The nine-dot exercise is possible, but may also frustrate. According to Bannerman, frustration can be a good thing.
“Frustration forces you to approach a problem from a different angle,” he said. “This exercise usually prompts a few groans, but it’s the basis for the phrase ‘thinking outside of the box’. Beyond that cliché, this problem actually gets to the heart of creative thinking, which is observation; it’s looking at the same thing as everyone else and seeing something different.”
Bannerman gave the example of WH Smith, which expanded its businesses dramatically by spotting a gap in the market to sell books to rail commuters in 1848.
Referring to question two, Bannerman said it was common for people to go for the obvious answer. The point is that there can often be multiple correct answers to a problem.
“The secret in business is to go for the second or third right answer to keep your competition guessing and not just go for the obvious,” he said.
Question three reveals how many people screen out information they think is irrelevant.
Sometimes the answer can be right in front of you. Question four illustrates a scotoma or mental blind spot.
Bannerman said: “There’s a difference in being childish and being childlike. Many children get the Ohio question right because it’s playful. If you look at some of the most innovative companies like Virgin or Easyjet, they’re run by big kids who have never grown up.”
Where do people have their best ideas?
Executives were asked to shout out where they came up with their best ideas. Many said in the car or in the shower. No one said while they were at work.
Bannerman said: “People tend to leave their creativity at home when they’re at work. They’re too busy getting on with the day-to-day. It creates a mismatch with companies that need innovation to survive.”
He described the neuroscience behind thinking, which shows how different brainwaves affect creativity.
Companies wanting their staff to think creatively need to let them relax so they can concentrate on coming up with ideas without the pressure of their day-to-day responsibilities.
One dealer at the meeting said most businesses would not have this luxury, but Bannerman said it wasn’t necessary to start at 15 or 20% of a working week, but with small periods of an hour or two if possible each month.
James Bannerman Q&A
Will more of the automotive retail process become digital and will manufacturers sell direct to customers in the future? 50% of Audi City sales are without a test drive and the purchase price is £800 higher on average.
JB: “I think there’s the risk of disintermediation (cutting out the middle man) in the buying process, but people love spending time with the cars and I don’t think that will change.
“You could introduce more digital and augmented reality elements to your showroom. Test it first in one location and view the results. You might not need to do it now, but it’s something you should think about or plan for.
“EMI laughed off that digital music sales would take it down, and look at Nokia, which went from a global juggernaut to being taken out of the market by Microsoft with its acquisition. Companies like Shell saw potential for conflict in Gulf and went from being the sixth largest oil company to the second because they planned.”

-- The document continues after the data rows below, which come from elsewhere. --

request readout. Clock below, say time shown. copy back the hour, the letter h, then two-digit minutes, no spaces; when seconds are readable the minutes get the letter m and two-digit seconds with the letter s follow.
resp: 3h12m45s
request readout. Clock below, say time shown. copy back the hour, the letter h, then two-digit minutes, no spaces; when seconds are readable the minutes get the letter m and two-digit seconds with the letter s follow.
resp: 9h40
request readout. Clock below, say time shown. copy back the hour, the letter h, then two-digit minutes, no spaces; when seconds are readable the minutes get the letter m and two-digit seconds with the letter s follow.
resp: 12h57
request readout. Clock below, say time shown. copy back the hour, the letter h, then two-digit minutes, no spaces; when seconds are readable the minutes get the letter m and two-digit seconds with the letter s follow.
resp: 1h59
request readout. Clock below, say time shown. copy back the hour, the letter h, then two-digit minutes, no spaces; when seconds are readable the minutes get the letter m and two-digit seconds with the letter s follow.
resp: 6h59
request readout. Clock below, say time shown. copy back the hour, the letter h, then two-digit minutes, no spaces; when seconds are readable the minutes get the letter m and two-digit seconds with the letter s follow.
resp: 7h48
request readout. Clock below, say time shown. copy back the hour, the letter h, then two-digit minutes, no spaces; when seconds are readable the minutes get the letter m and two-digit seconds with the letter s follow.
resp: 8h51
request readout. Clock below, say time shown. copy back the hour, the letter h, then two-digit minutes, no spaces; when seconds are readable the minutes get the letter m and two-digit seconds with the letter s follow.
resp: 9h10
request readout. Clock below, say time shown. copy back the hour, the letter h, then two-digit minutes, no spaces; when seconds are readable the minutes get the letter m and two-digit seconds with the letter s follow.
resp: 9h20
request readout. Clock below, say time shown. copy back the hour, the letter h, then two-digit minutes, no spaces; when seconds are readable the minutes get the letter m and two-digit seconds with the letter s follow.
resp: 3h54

What is your opinion of the car buying process?
JB: “I recently bought a Volvo and it was a decision purely based on recommendation from a friend. There actually wasn’t a huge amount of thought in the process beyond the recommendation, the car being what we needed and it being a no-hassle process.
“I recently got my car serviced and in that situation I was persuaded to replace my tyres after seeing a demonstration video of what wear on the tread can do to stopping distances.”